Leadership productivity

Leadership Productivity – The Magic 2 Hours

Leadership Productivity

Peter Drucker once said, “If you cannot manage yourself for effectiveness, you cannot expect to manage others”.

Drucker also taught me the most important time-management lesson of all. He said, “Two hours a day working in isolation is usually enough time to get the important things done”, and, “The problem is, most leaders don’t have the discipline to set aside 2 hours, and they let ‘busywork’ take over”.

Carve out and fiercely protect 2 hours of uninterrupted time every day to do “The One Thing” (the most important thing you need to get done today/this week).

I call them my “Magic 2 Hours”, and ideally, they happen first thing in the morning. It might be 2 hours at home, in a café, in a meeting room, wherever I will not be disturbed. This time-management lesson has been responsible for most of the progress I have made in my career.

Block out your “Magic 2 hours” in your calendar every day so it is carved in stone.

Here is a collection of other tips I have learned over the years to improve leadership productivity:

Avoid wasting time at meetings.

  • Hell yeah? or No? If you are not saying “Hell Yeah” about your attendance at a meeting, say “No”
  • If you are invited to a meeting, ask yourself, “Do I need to attend that meeting?” Or is it a better use of your time to review the meeting notes and decisions after the meeting? This decision can be a catalyst to train your team to dramatically upgrade the quality of note-taking and decision making in your absence
  • If you are running a meeting, ask yourself, do you really need to have this meeting at all, or can the agenda be dealt with asynchronously via email/instant message platform?
  • Only invite those who absolutely must be at a meeting to discuss and make decisions on the topics on the agenda. No passengers!
  • Use my 5 P’s of Productive Meetings. Create an agenda to define the purpose of the meeting, and the specific topics to be discussed, and send the agenda out with a reasonable notice period so people can come prepared and ready to contribute. Prioritize the agenda so the most important issues are dealt with first
  • Make a clear decision as to what the next action step is for each agenda item. Even if you only solve 1 issue on the agenda, assign a task to move all the other items forward in some way
  • Capture each task in your software tool of choice and follow up to make sure it gets done by the due date. You get what you inspect. I have a saying: “Successful Business Execution is 20% giving people clarity about what needs to be done, and 80% following up to make sure it actually gets done”

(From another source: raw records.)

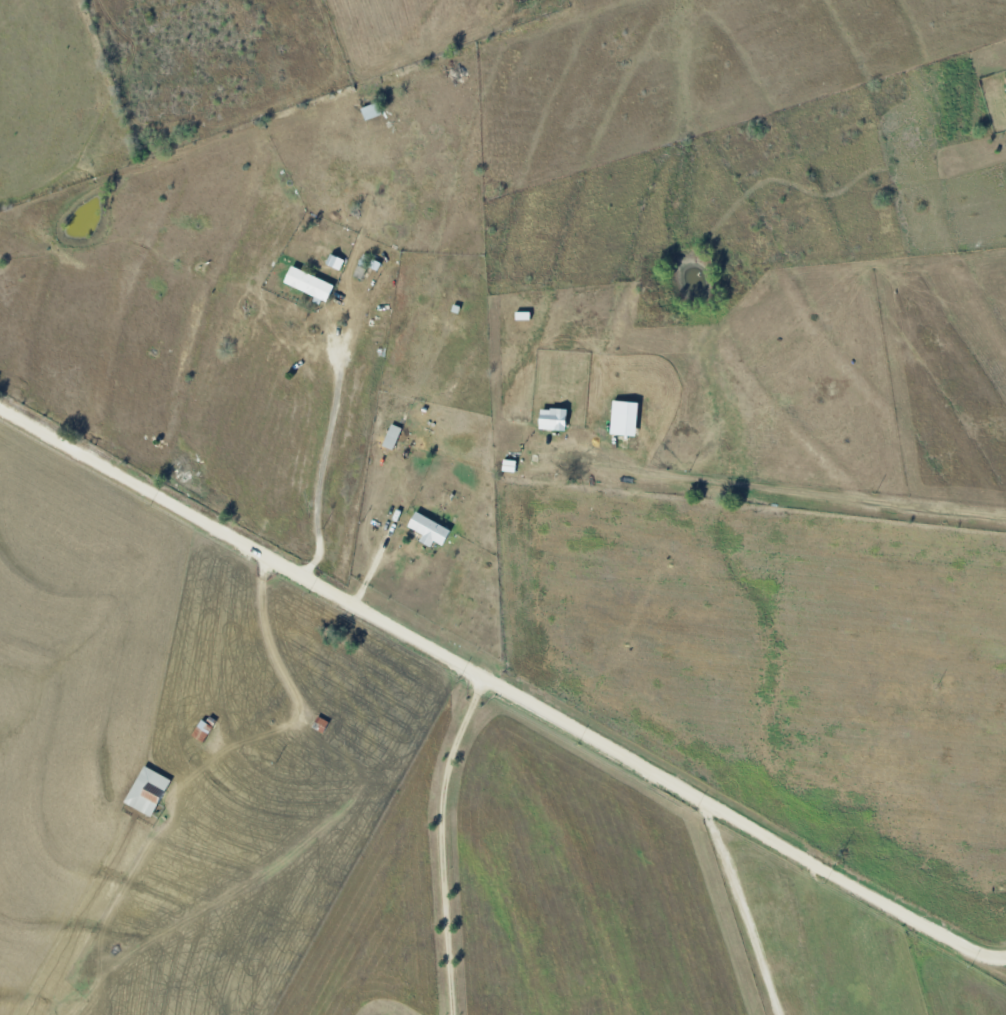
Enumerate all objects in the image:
building: (1005, 78)
building: (370, 111)
building: (308, 283)
building: (552, 419)
building: (391, 436)
road: (323, 456)
road: (784, 499)
building: (428, 530)
road: (265, 628)
road: (496, 683)
building: (147, 791)
road: (446, 842)
road: (1000, 956)

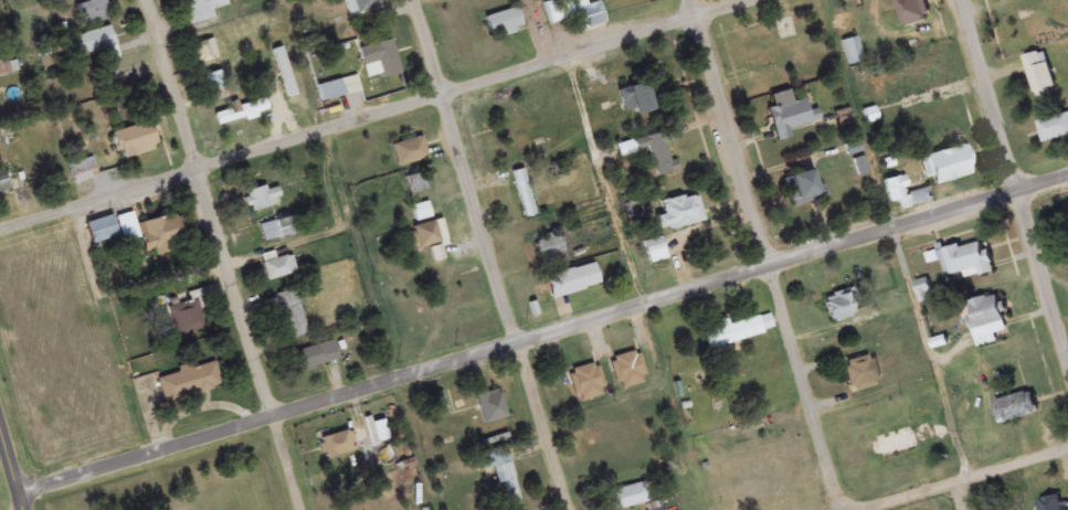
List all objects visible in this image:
building: (1007, 1)
building: (362, 9)
building: (201, 11)
road: (693, 11)
building: (912, 12)
building: (92, 14)
building: (579, 14)
building: (503, 24)
building: (1008, 34)
building: (93, 47)
building: (852, 53)
building: (378, 62)
building: (1039, 76)
building: (329, 92)
building: (634, 101)
building: (241, 115)
road: (384, 115)
building: (788, 117)
building: (1053, 130)
building: (133, 143)
building: (408, 153)
building: (653, 153)
building: (946, 167)
building: (82, 173)
road: (1010, 179)
building: (416, 184)
building: (2, 185)
building: (800, 190)
building: (524, 195)
building: (905, 195)
building: (262, 200)
building: (421, 213)
building: (679, 215)
building: (1066, 219)
building: (277, 231)
building: (100, 232)
building: (429, 235)
building: (149, 236)
building: (543, 251)
building: (654, 253)
road: (228, 254)
road: (491, 255)
building: (967, 263)
road: (771, 266)
building: (277, 270)
building: (572, 282)
building: (924, 293)
building: (837, 308)
building: (290, 316)
building: (185, 319)
building: (985, 322)
building: (735, 332)
road: (543, 335)
building: (312, 359)
building: (627, 372)
building: (861, 375)
building: (188, 384)
building: (586, 384)
building: (747, 390)
building: (490, 408)
building: (1014, 409)
building: (337, 446)
building: (882, 461)
building: (507, 467)
road: (12, 472)
road: (979, 483)
building: (629, 498)
building: (1051, 505)

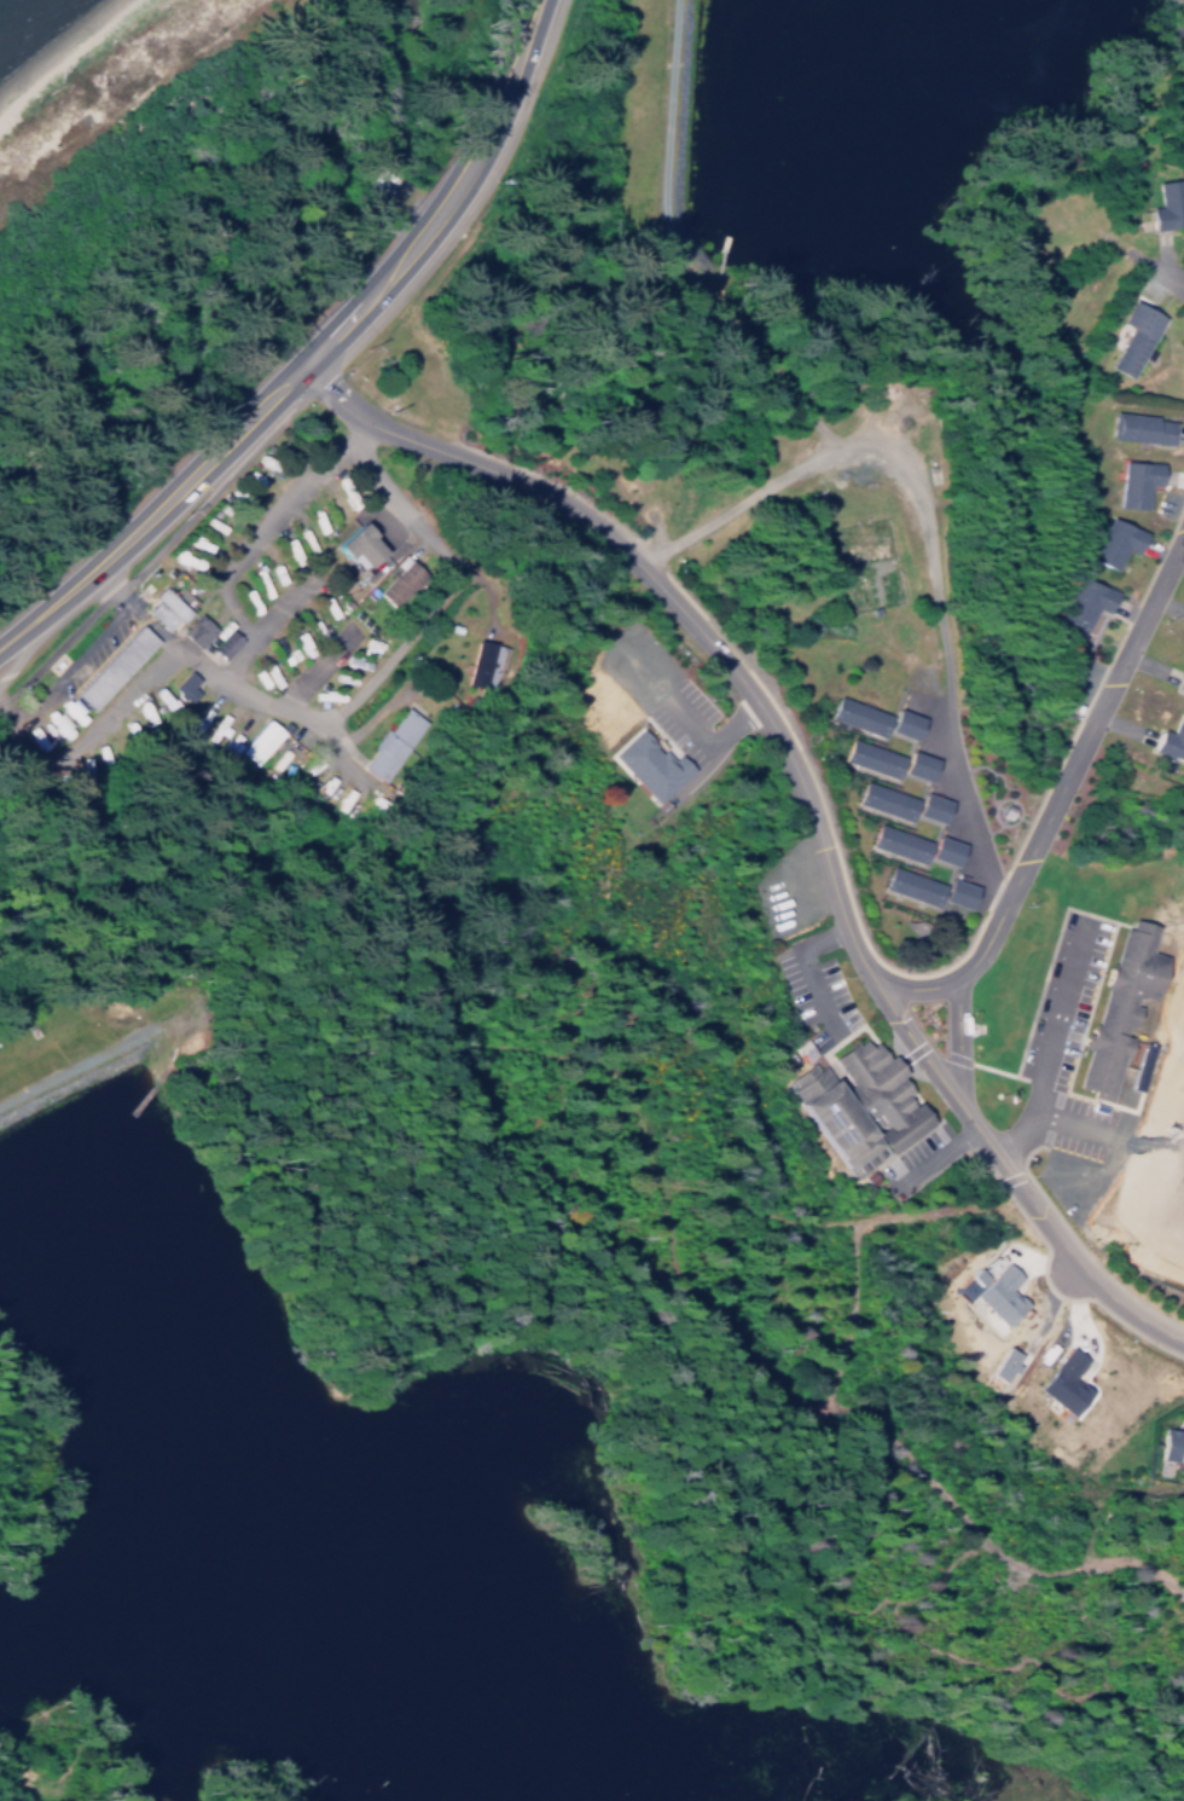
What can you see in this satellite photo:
dam: (676, 108)
building: (1169, 201)
building: (1135, 332)
road: (311, 351)
building: (1139, 424)
building: (1135, 479)
road: (416, 517)
building: (1114, 539)
building: (351, 547)
building: (393, 589)
building: (1085, 597)
building: (166, 608)
building: (193, 630)
building: (221, 644)
building: (111, 666)
building: (1181, 679)
building: (182, 686)
building: (859, 712)
building: (55, 724)
building: (899, 724)
building: (227, 735)
building: (1171, 736)
building: (259, 741)
building: (389, 743)
building: (872, 754)
building: (283, 756)
building: (913, 765)
building: (645, 766)
road: (1051, 788)
road: (804, 791)
building: (886, 797)
building: (926, 807)
building: (899, 839)
building: (940, 850)
building: (913, 881)
building: (953, 893)
road: (808, 965)
building: (1121, 999)
road: (956, 1034)
road: (1049, 1040)
building: (861, 1099)
road: (1068, 1118)
road: (936, 1151)
building: (994, 1293)
building: (1066, 1384)
building: (1174, 1447)

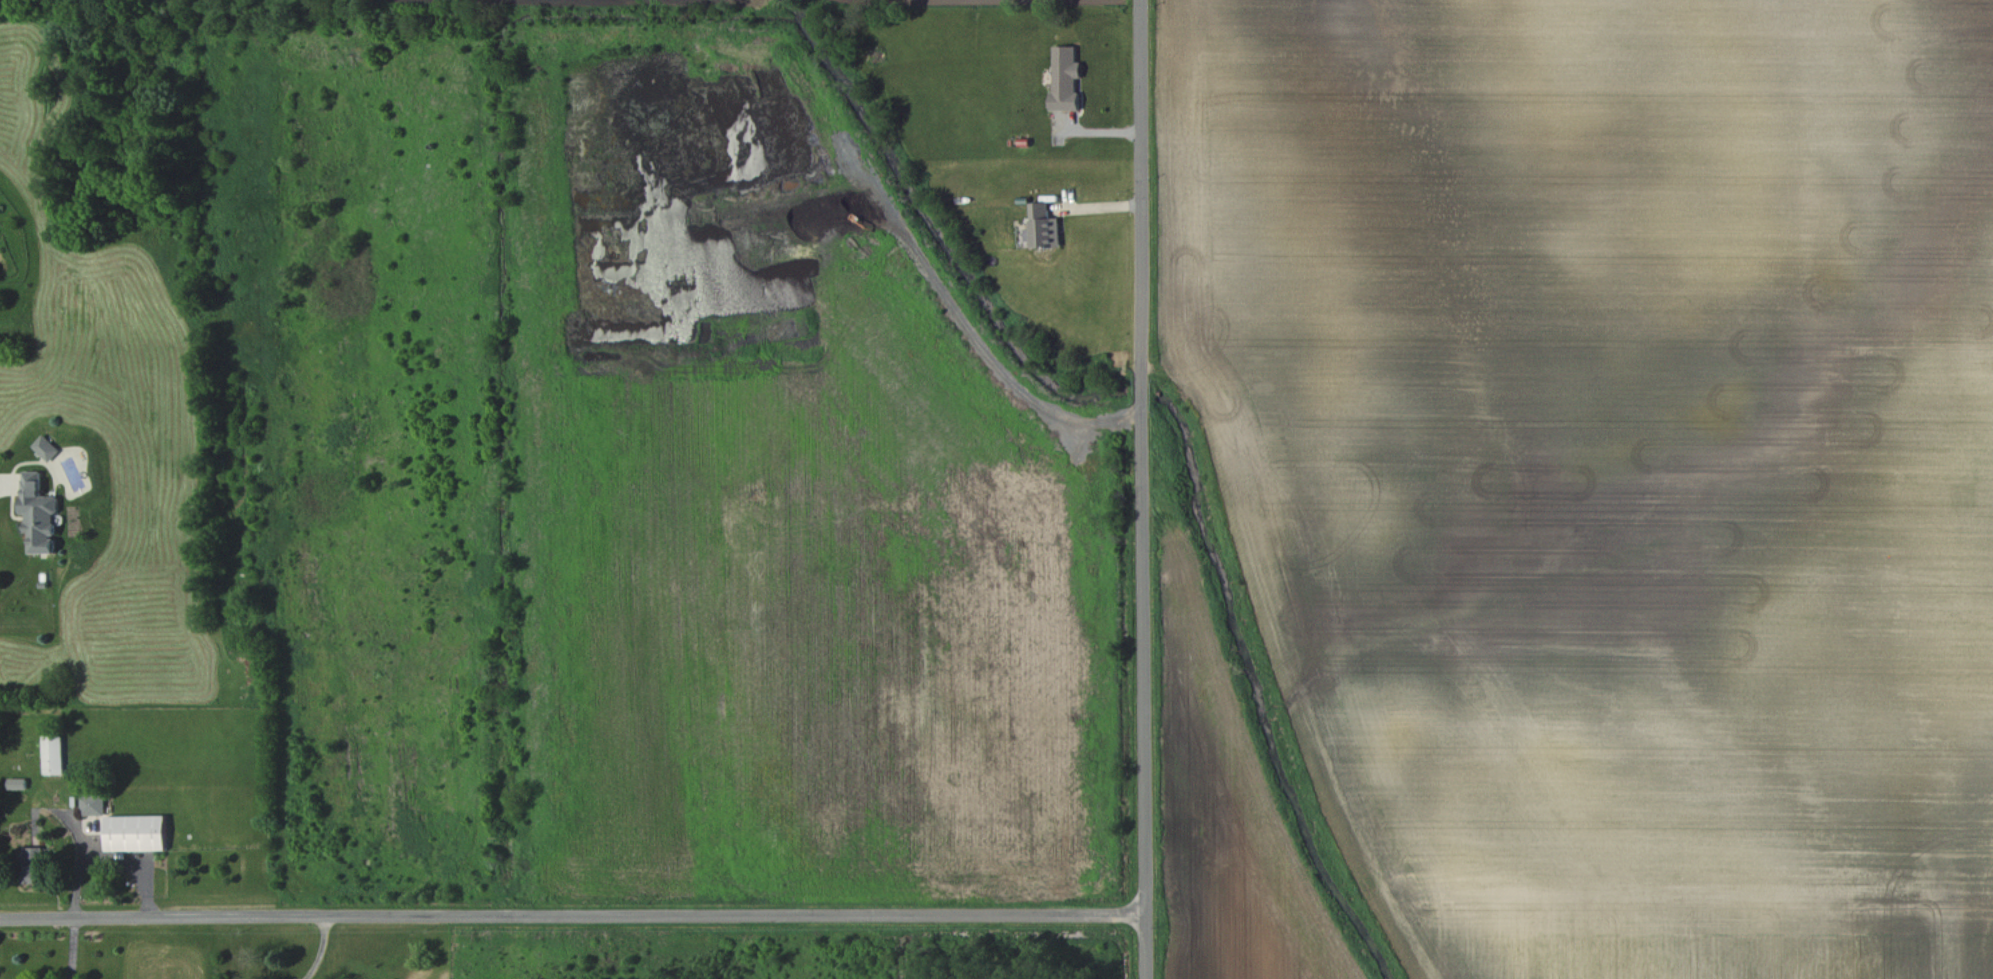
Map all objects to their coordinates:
building: (1065, 75)
building: (48, 446)
road: (1, 487)
road: (1149, 489)
building: (41, 513)
building: (52, 753)
building: (92, 803)
building: (136, 832)
building: (34, 864)
road: (575, 915)
road: (72, 947)
road: (320, 949)

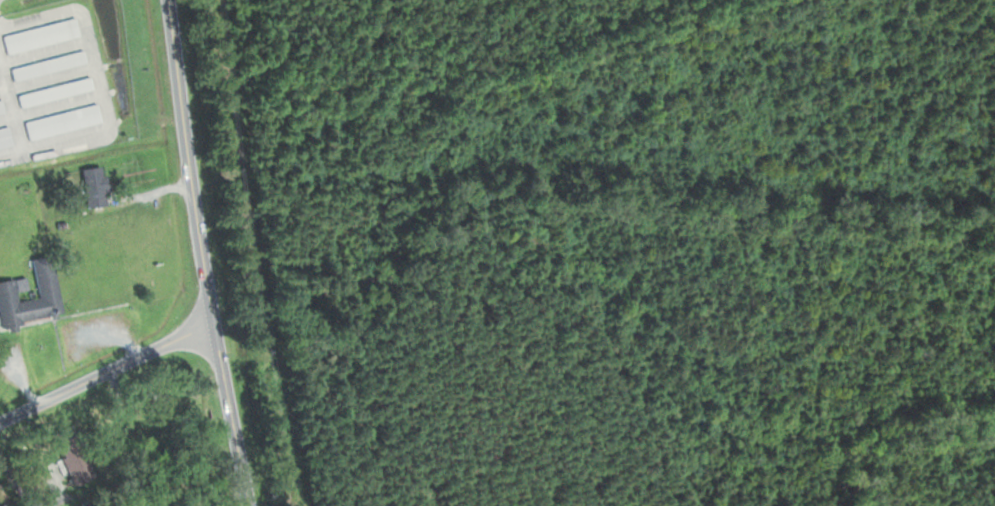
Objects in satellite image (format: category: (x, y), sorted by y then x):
building: (43, 35)
building: (51, 65)
building: (57, 92)
building: (2, 106)
building: (64, 121)
building: (5, 136)
building: (90, 186)
road: (203, 253)
building: (41, 298)
road: (106, 373)
building: (69, 457)

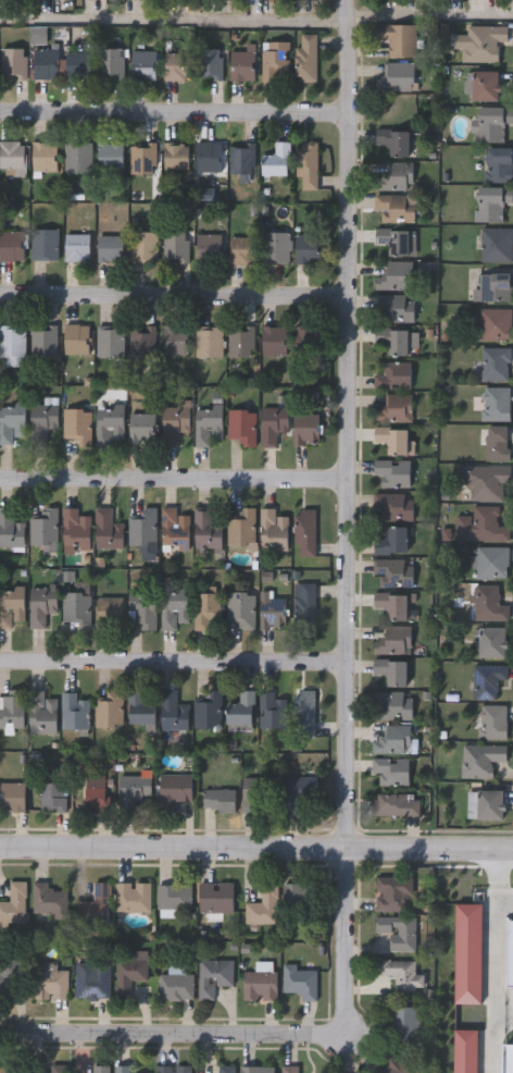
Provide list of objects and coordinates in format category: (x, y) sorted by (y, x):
building: (10, 0)
road: (256, 14)
building: (396, 39)
building: (482, 44)
building: (307, 58)
building: (276, 61)
building: (111, 62)
building: (14, 63)
building: (47, 63)
building: (79, 64)
building: (210, 64)
building: (144, 65)
building: (178, 66)
building: (244, 66)
building: (398, 77)
building: (487, 87)
road: (171, 103)
building: (491, 124)
building: (395, 142)
building: (177, 155)
building: (13, 156)
building: (45, 156)
building: (111, 156)
building: (78, 158)
building: (144, 158)
building: (210, 158)
building: (242, 160)
building: (279, 161)
building: (498, 165)
building: (308, 166)
building: (396, 176)
building: (492, 203)
building: (395, 208)
building: (397, 242)
building: (45, 244)
building: (496, 245)
building: (11, 246)
building: (176, 246)
building: (144, 247)
building: (77, 248)
building: (276, 248)
building: (110, 249)
building: (210, 249)
building: (308, 249)
building: (242, 250)
building: (396, 277)
building: (493, 287)
road: (171, 298)
building: (394, 309)
building: (494, 324)
building: (77, 338)
building: (307, 339)
building: (44, 340)
building: (142, 340)
building: (176, 340)
building: (274, 340)
building: (110, 341)
building: (209, 341)
building: (241, 341)
building: (397, 341)
building: (13, 344)
building: (494, 364)
building: (394, 376)
building: (495, 403)
building: (395, 409)
building: (43, 421)
building: (12, 423)
building: (110, 423)
building: (175, 423)
building: (209, 424)
building: (77, 425)
building: (242, 426)
building: (142, 427)
building: (274, 427)
building: (307, 428)
building: (395, 440)
building: (496, 444)
road: (171, 466)
building: (393, 473)
building: (484, 482)
road: (343, 502)
building: (393, 507)
building: (487, 525)
building: (44, 527)
building: (142, 527)
building: (243, 528)
building: (10, 529)
building: (274, 529)
building: (76, 530)
building: (108, 530)
building: (176, 530)
building: (209, 530)
building: (306, 531)
building: (393, 541)
building: (491, 563)
building: (392, 572)
building: (305, 601)
building: (488, 604)
building: (42, 605)
building: (392, 605)
building: (11, 606)
building: (175, 608)
building: (207, 609)
building: (242, 609)
building: (144, 610)
building: (273, 611)
building: (110, 612)
building: (394, 641)
building: (493, 642)
road: (171, 651)
building: (392, 671)
building: (487, 681)
building: (393, 705)
building: (244, 708)
building: (109, 709)
building: (142, 709)
building: (11, 710)
building: (208, 710)
building: (273, 710)
building: (74, 711)
building: (174, 711)
building: (42, 713)
building: (307, 713)
building: (492, 722)
building: (393, 740)
building: (480, 760)
building: (392, 771)
building: (177, 787)
building: (134, 791)
building: (96, 793)
building: (277, 793)
building: (12, 796)
building: (53, 796)
building: (220, 799)
building: (396, 805)
building: (486, 805)
road: (256, 844)
building: (393, 891)
building: (132, 895)
building: (173, 895)
building: (216, 896)
building: (297, 896)
building: (47, 899)
building: (13, 903)
building: (95, 905)
building: (263, 905)
building: (398, 931)
building: (468, 952)
building: (508, 952)
road: (494, 959)
building: (8, 972)
building: (128, 972)
building: (401, 972)
building: (213, 975)
building: (92, 980)
building: (299, 980)
building: (48, 983)
building: (259, 983)
building: (174, 984)
road: (503, 1015)
building: (407, 1023)
road: (185, 1030)
building: (465, 1051)
building: (508, 1058)
building: (392, 1066)
building: (57, 1068)
building: (112, 1068)
building: (173, 1068)
building: (226, 1068)
building: (290, 1068)
building: (10, 1069)
building: (258, 1069)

Avoid being interrupted by phone calls, email, instant messages.

  • Turn off alerts on your email and instant message platform (on both your laptop and mobile device) during your “Magic 2 hours” while you take action on “The One Thing”
  • Schedule designated times of the day to read and reply to emails/messages.
  • Turn off phone calls during your “Magic 2 hours”. If you have an Executive Assistant, ask for all phone calls to be held during this time
  • Batch all your phone messages and return your calls at designated times every day
  • If you must answer a phone call when you are in the middle of a task, let the caller know you are busy, and schedule a return call later that day

Avoid being interrupted by staff dropping by your desk.

  • Close your door if you have an office, or if you work in an open-plan environment wear headphones and post a “do-not-disturb” sign at your desk for the duration of your “Magic 2 hours”
  • An “open-door policy” can severely reduce productivity if not well managed. Let people know your “office hours” – the dedicated block of time during the day when you are available for anyone to drop in (I usually schedule “office hours” at the end of the day)
  • If people come up to you outside of office hours, ask for a brief overview of what they want to discuss. If it is going to take more than 5 minutes, book a time for it on your calendar. Booking time in your calendar lets people know that, while you are busy right now, you view their issue as important (and it increases the likelihood they will come prepared with solutions when you do meet to discuss it). Chances are they will learn to solve the issue themselves in the meantime.

Bite your tongue! Put a stop to “reverse delegation”.

  • Beware the phenomena known as “reverse delegation.” This is where a team member gets in the habit of coming to you with every problem or opportunity and asks, “What do you think?” Your subconscious urge will be to provide your recommendation, or even make the decision for them. Your ego gets stroked because you get to play “the expert”. It feels good. I call it “chasing the bone”. Someone throws you the bone, and you go galloping off to fetch it like a good dog. You bring it back with your tail wagging. You get to feel like a hero. Mission accomplished.
  • But if you are their manager or team leader, I suggest you are making a big mistake without realizing it. You unwittingly make the person dependent on you for problem-solving and decision-making. You are missing a valuable coaching opportunity to grow the capabilities of the person.
  • You have become the victim of “reverse delegation.” Your people won’t learn how to think through the issues and make decisions because it’s easier to come to you. And when people become dependent on you for decision-making, this makes you a bottleneck to company growth.
  • Here are my recommendations for how to “throw the bone” back to them, by using the GROW method to coach the person to think through the issues and solve the problem themselves

Which of these actions above are you going to take (and discuss with your team) this week to increase your leadership productivity?